---- Available data

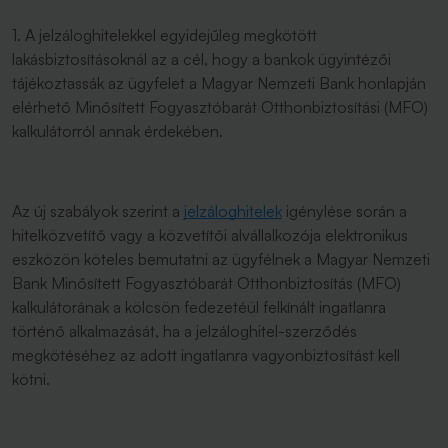
1. A jelzáloghitelekkel egyidejűleg megkötött
lakásbiztosításoknál az a cél, hogy a bankok ügyintézői
tájékoztassák az ügyfelet a Magyar Nemzeti Bank honlapján
elérhető Minősített Fogyasztóbarát Otthonbiztosítási (MFO)
kalkulátorról annak érdekében.
Az új szabályok szerint a
jelzáloghitelek
igénylése során a
hitelközvetítő vagy a közvetítői alvállalkozója elektronikus
eszközön köteles bemutatni az ügyfélnek a Magyar Nemzeti
Bank Minősített Fogyasztóbarát Otthonbiztosítás (MFO)
kalkulátorának a kölcsön fedezetéül felkínált ingatlanra
történő alkalmazását, ha a jelzáloghitel-szerződés
megkötéséhez az adott ingatlanra vagyonbiztosítást kell
kötni.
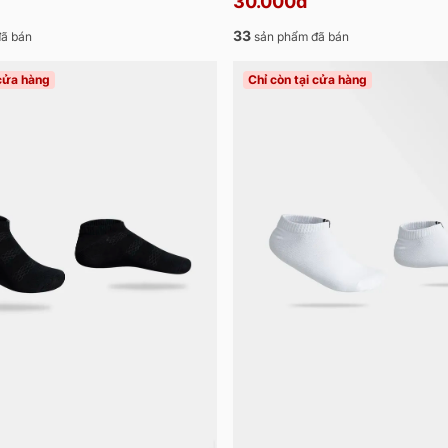
30.000đ
33
ã bán
sản phẩm đã bán
 cửa hàng
Chỉ còn tại cửa hàng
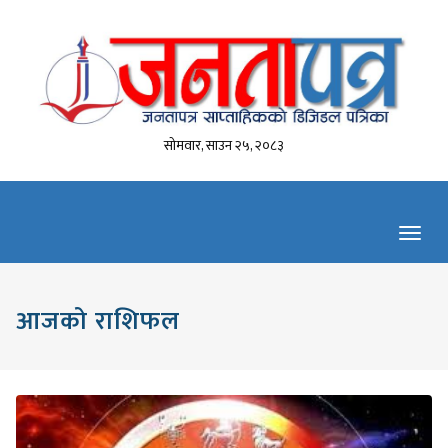
सोमवार, साउन २५, २०८३
Toggl
navig
आजको राशिफल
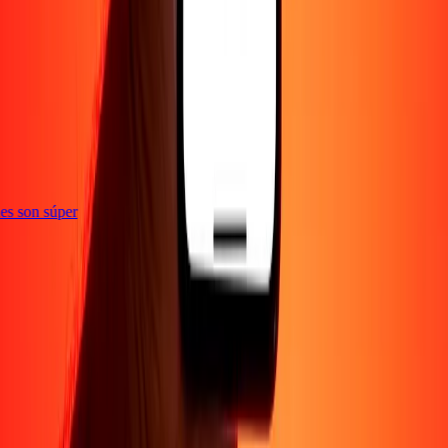
e
ones son súper
Empresa
Acerca de
Blog
Empleos
Seguridad
Corporativo
Conviértete en agente
Soporte
Política de privacidad
Aviso de cookies
Términos y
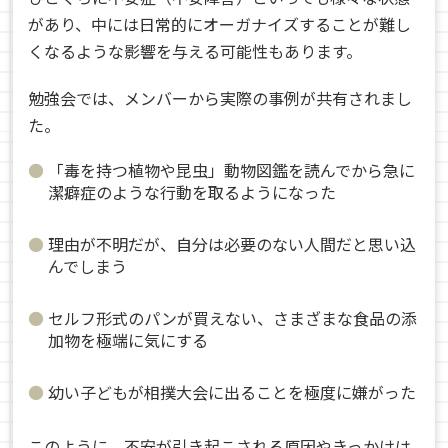
があり、中には日常的にオーガナイズすることが難し
くなるような影響を与える可能性もあります。
勉強会では、メンバーから実際の事例が共有されまし
た。
「毒を持つ植物や昆虫」動物図鑑を読んでから急に
潔癖症のような行動を取るようになった
理由が不明だが、自分は必要のない人間だと思い込
んでしまう
セルフ形式のパンが買えない、さまざまな食品の添
加物を極端に気にする
幼い子どもが相撲大会に出ることを極度に嫌がった
このように、不安が引き起こされる原因やきっかけは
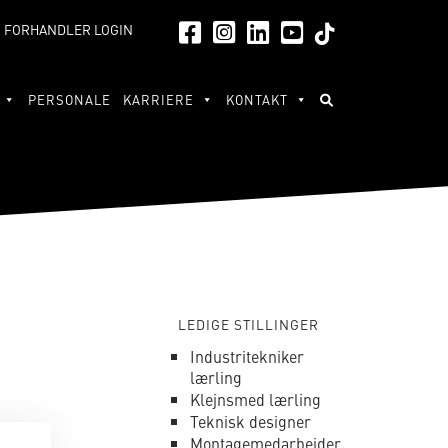
FORHANDLER LOGIN
PERSONALE
KARRIERE
KONTAKT
LEDIGE STILLINGER
Industritekniker
lærling
Klejnsmed lærling
Teknisk designer
Montagemedarbejder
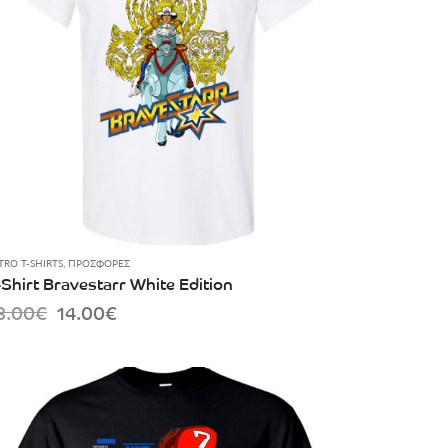
TRO T-SHIRTS
,
ΠΡΟΣΦΟΡΈΣ
-Shirt Bravestarr White Edition
Original
Current
8.00
€
14.00
€
price
price
was:
is:
18.00€.
14.00€.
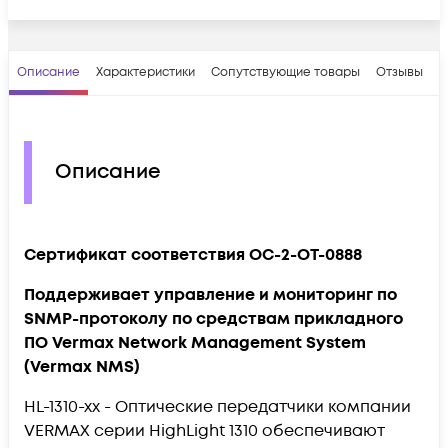
Описание
Характеристики
Сопутствующие товары
Отзывы
В
Описание
Сертификат соответствия OC-2-OT-0888
Поддерживает управление и мониторинг по
SNMP-протоколу по средствам прикладного
ПО Vermax Network Management System
(Vermax NMS)
HL-1310-xx - Оптические передатчики компании
VERMAX серии HighLight 1310 обеспечивают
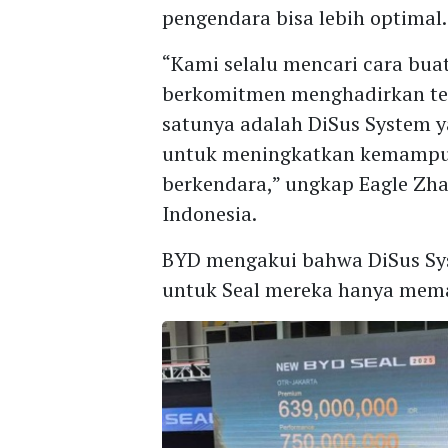
pengendara bisa lebih optimal.
“Kami selalu mencari cara bu
berkomitmen menghadirkan tekn
satunya adalah DiSus System
untuk meningkatkan kemampua
berkendara,” ungkap Eagle Zha
Indonesia.
BYD mengakui bahwa DiSus Sys
untuk Seal mereka hanya mem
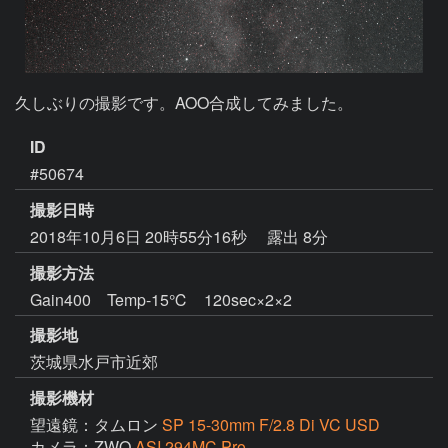
久しぶりの撮影です。AOO合成してみました。
ID
#50674
撮影日時
2018年10月6日 20時55分16秒
露出 8分
撮影方法
Gain400 Temp-15℃ 120sec×2×2
撮影地
茨城県水戸市近郊
撮影機材
望遠鏡：タムロン
SP 15-30mm F/2.8 Di VC USD
カメラ：ZWO
ASI 294MC Pro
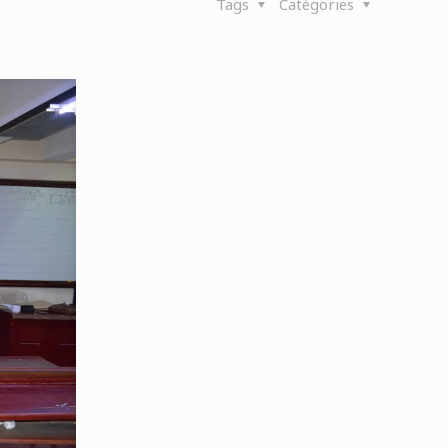
Tags
Catégories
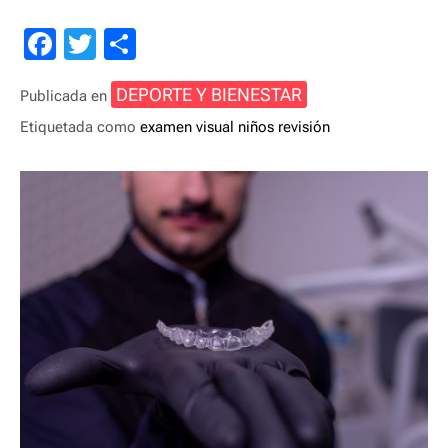
F
T
C
a
wi
o
DEPORTE Y BIENESTAR
Publicada en
c
tt
m
Etiquetada como
examen visual
niños
revisión
e
er
p
b
ar
o
tir
o
k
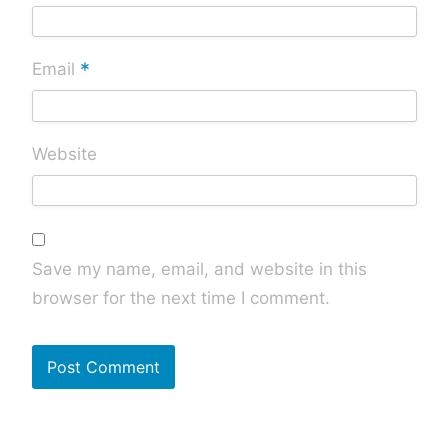
*
Email
Website
Save my name, email, and website in this
browser for the next time I comment.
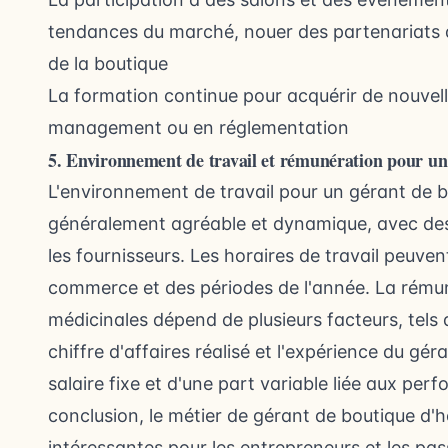
tendances du marché, nouer des partenariats a
de la boutique
La formation continue pour acquérir de nouve
management ou en réglementation
5. Environnement de travail et rémunération pour un
L'environnement de travail pour un gérant de b
généralement agréable et dynamique, avec des i
les fournisseurs. Les horaires de travail peuven
commerce et des périodes de l'année. La rémun
médicinales dépend de plusieurs facteurs, tels que
chiffre d'affaires réalisé et l'expérience du gé
salaire fixe et d'une part variable liée aux pe
conclusion, le métier de gérant de boutique d'
intéressantes pour les entrepreneurs et les pa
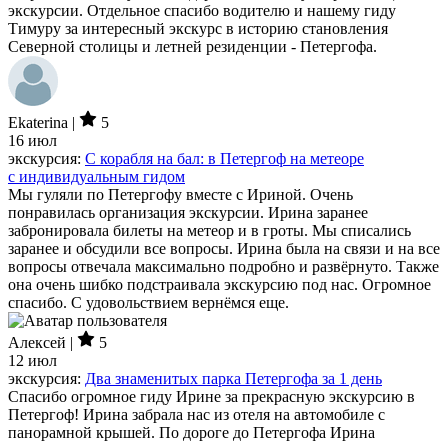
экскурсии. Отдельное спасибо водителю и нашему гиду
Тимуру за интересный экскурс в историю становления
Северной столицы и летней резиденции - Петергофа.
Ekaterina |
5
16 июл
экскурсия:
С корабля на бал: в Петергоф на метеоре
с индивидуальным гидом
Мы гуляли по Петергофу вместе с Ириной. Очень
понравилась организация экскурсии. Ирина заранее
забронировала билеты на метеор и в гроты. Мы списались
заранее и обсудили все вопросы. Ирина была на связи и на все
вопросы отвечала максимально подробно и развёрнуто. Также
она очень шибко подстраивала экскурсию под нас. Огромное
спасибо. С удовольствием вернёмся еще.
Алексей |
5
12 июл
экскурсия:
Два знаменитых парка Петергофа за 1 день
Спасибо огромное гиду Ирине за прекрасную экскурсию в
Петергоф! Ирина забрала нас из отеля на автомобиле с
панорамной крышей. По дороге до Петергофа Ирина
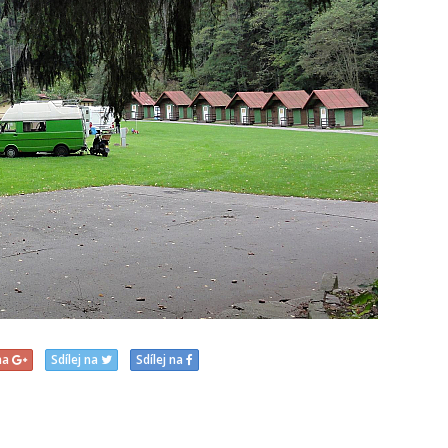
 na
Sdílej na
Sdílej na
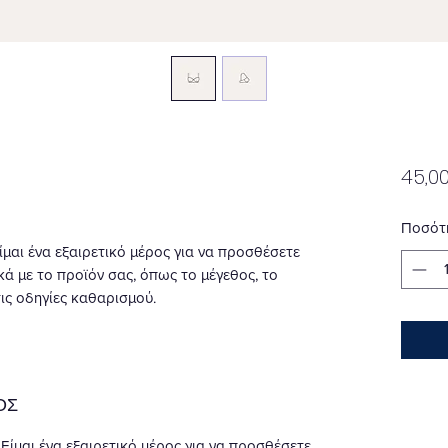
45,0
Ποσότ
ίμαι ένα εξαιρετικό μέρος για να προσθέσετε 
ά με το προϊόν σας, όπως το μέγεθος, το 
τις οδηγίες καθαρισμού.
ΟΣ
 Είμαι ένα εξαιρετικό μέρος για να προσθέσετε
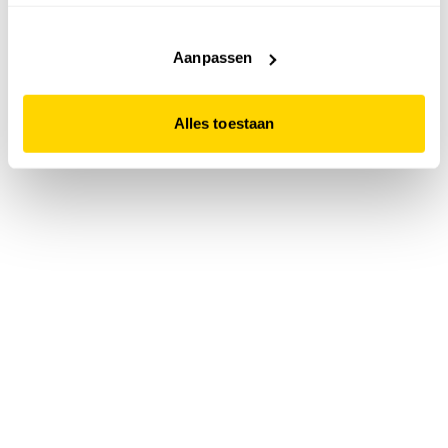
accepteert. Dit doe je door op "Alles toestaan" te klikken.
Liever geen cookies? Hou er dan rekening mee dat de
website niet optimaal functioneert.
Aanpassen
Alles toestaan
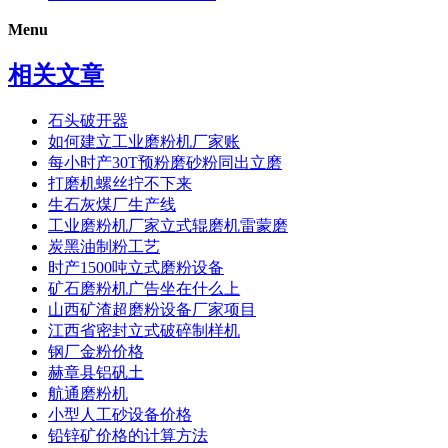
Menu
相关文章
石头破开器
如何建立工业磨粉机厂家账
每小时产30T预粉磨砂粉同出立磨
打磨机螺丝拧不下来
生石灰煤厂生产线
工业磨粉机厂家立式辊磨机雷蒙磨
炭黑油制粉工艺
时产1500吨立式磨粉设备
矿石磨粉机广告坐在什么上
山西矿渣超磨粉设备厂家项目
江西省密封立式破碎制样机
钢厂金粉价格
赫章县铝矾土
航通磨粉机
小型人工砂设备价格
铅锌矿价格的计算方法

--------

What you return should be only the exact lines from the top of the entries through the line with "kalkulátorának a kölcsön", minus the pictures.

Task result —
1. A jelzáloghitelekkel egyidejűleg megkötött
lakásbiztosításoknál az a cél, hogy a bankok ügyintézői
tájékoztassák az ügyfelet a Magyar Nemzeti Bank honlapján
elérhető Minősített Fogyasztóbarát Otthonbiztosítási (MFO)
kalkulátorról annak érdekében.
Az új szabályok szerint a
jelzáloghitelek
igénylése során a
hitelközvetítő vagy a közvetítői alvállalkozója elektronikus
eszközön köteles bemutatni az ügyfélnek a Magyar Nemzeti
Bank Minősített Fogyasztóbarát Otthonbiztosítás (MFO)
kalkulátorának a kölcsön fedezetéül felkínált ingatlanra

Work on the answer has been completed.